Corn found strength from slow farmer sales as harvest wrapped up as well as underlying demand. Ethanol plants as a group were up 7 cents a bushel with 10 cent gains fairly typical as plants push well above harvest lows. Production at ethanol plants for the week were above last week's marketing year high coming in at 970,000 barrels per day and sets the year-to-date total at 4% above last year. At river terminals, barge rates fell sharply on the week helping improve basis levels at river markets.
For soybeans, basis levels mostly improved and the falling barge rates helped push basis levels higher there. However, soybean sales were on the light side of expectations with only 483,000 MT of new business as compared to expectations of 700,000 to 1,000,000 MT. For bean plants, basis levels were mostly flat but overall slightly improved with a 2-cent gain. Monthly NOPA crush for October was the strongest on record for soybean crushing, 7 million bushels above estimates.
Wheat showed relative strength closing 4 ½ cents higher for the week ending Thursday, November 20th. Corn declined 4 ½ cents and soybeans fell 27 ¼ cents during the same time period. Technically, corn and soybeans are below the trend line that supported the rally which started in the beginning of October. Those trend lines, which once were support, could now serve as resistance to prices if they push higher from here. Technically speaking, wheat looks the strongest the 100 day moving average and previous high set on October 30th acted as strong support during Thursday's day session. Harvest pace is 89% complete for corn and 95% complete for soybeans.
This week's grain inspections set a record with all major export regions reaching 3.69 million metric tons, nearly 34 percent above the three year average for this week. Soybeans made up most of the inspections showing 3,113,311 metric tons well above the analyst guesses of 2-2.3 million metric tons. Wheat and corn inspections both fell short of expectations reporting only 139,351 and 401,116 metric tons respectively.
NOPA crush numbers also showed strong demand reporting that October crush increased 58% month over month bringing crush to the largest on record for October. Despite these strong demand numbers out early this week soybeans suffered following Monday's trade session. Traders seemed to look at these demand numbers as an explanation for prices rising over $10.80 last week than for a reason to push prices into new highs. As harvest wraps up and the short term tightness in the soybean and soybean meal pipeline begins to soften attention will start to shift toward south America which has not shown any significant reason for crop concerns. Export sales later in the week also didn't support the story of strong demand with bookings only reaching 483,000 metric tons, well below the analyst expectations for nearly 700,000-1,000,000 metric tons.

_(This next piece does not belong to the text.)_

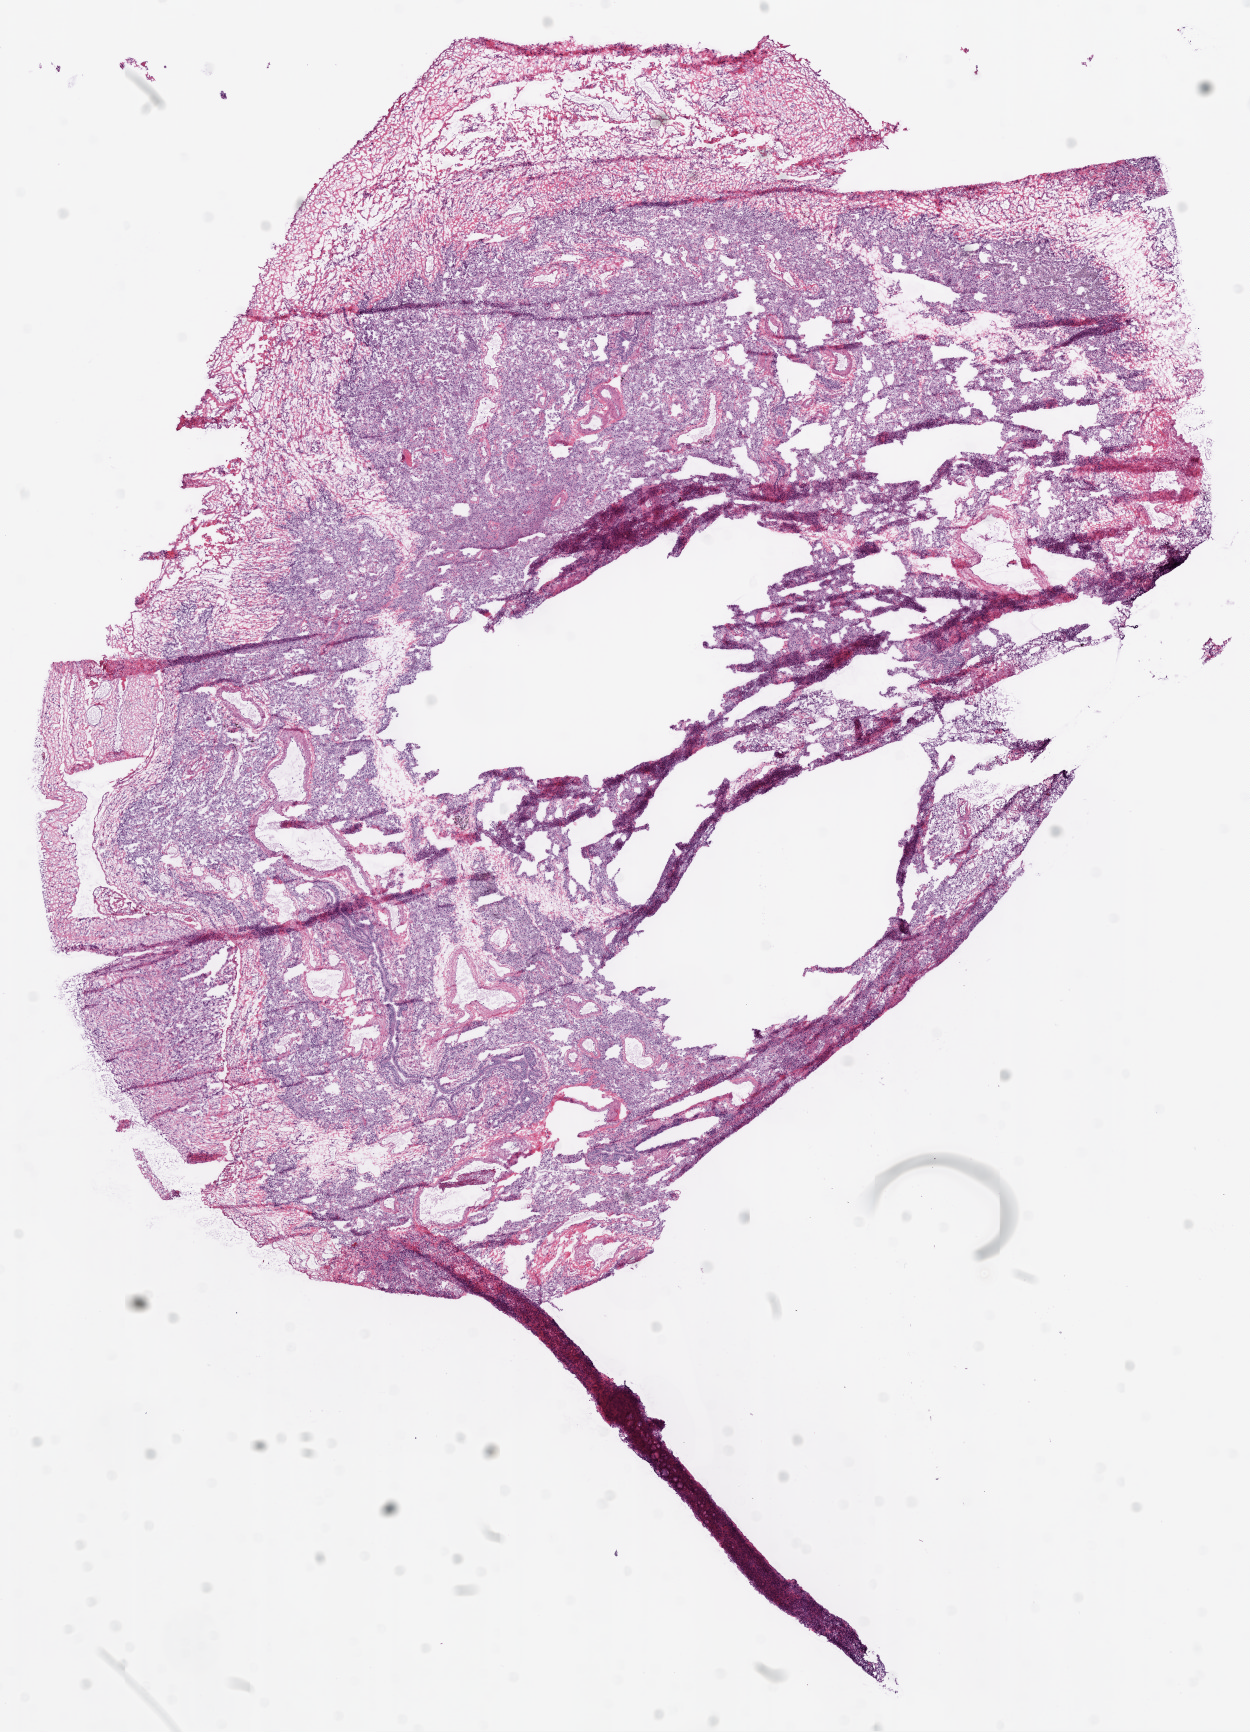
H&E whole-slide image, shown as a low-resolution overview of the whole scanned area (about 10.0 x 13.9 mm, slide scanned at 20x); frozen section; sample: solid tissue normal (non-tumour tissue), lung. Patient: male, age at initial diagnosis 57 years.
This section: solid tissue normal (non-tumour) sample from the same patient. Patient diagnosis: Squamous cell carcinoma, NOS (lower lobe, lung).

Corn demand continues show signs of life this week despite the weak export inspections on Monday. Ethanol production, which was released on Wednesday, increased 24,000 barrels per day over last week bringing production to a marketing year high for ethanol. Export sales on Thursday also supported the demand story for corn with 908,000 metric tons booked which was up 80% from last week. Wheat export sales also were relatively positive booking 361,700 metric tons which was within analyst expectations.